Task statement — Put the rows below into a Markdown table with two columns, No. and Entry, giving each line its own number and skipping blank lines. Leave the pictures out of the table.

Data extract —
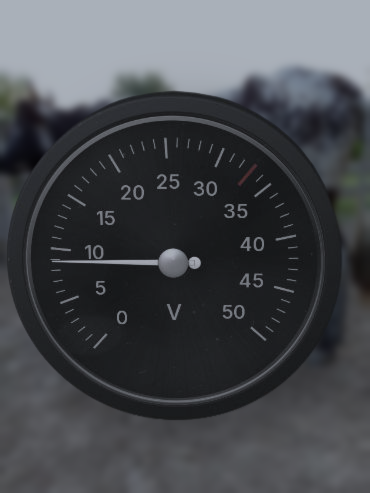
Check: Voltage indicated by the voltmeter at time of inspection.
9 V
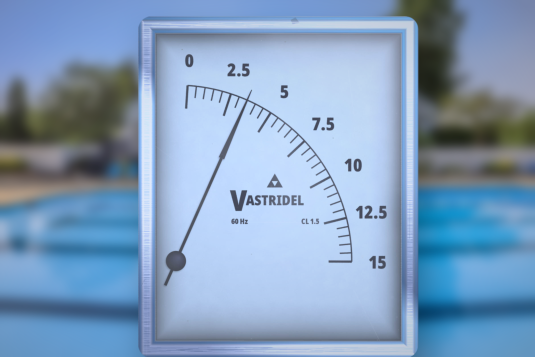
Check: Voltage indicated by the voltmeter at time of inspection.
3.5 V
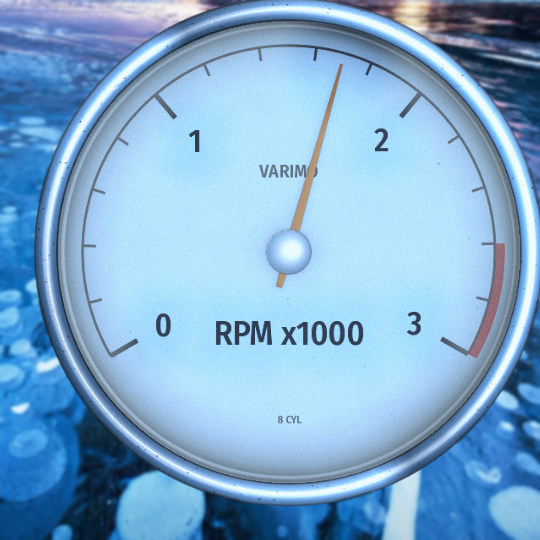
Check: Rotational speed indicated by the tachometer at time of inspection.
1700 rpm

Exercise response —
| No. | Entry |
|---|---|
| 1 | Check: Voltage indicated by the voltmeter at time of inspection. |
| 2 | 9 V |
| 3 | Check: Voltage indicated by the voltmeter at time of inspection. |
| 4 | 3.5 V |
| 5 | Check: Rotational speed indicated by the tachometer at time of inspection. |
| 6 | 1700 rpm |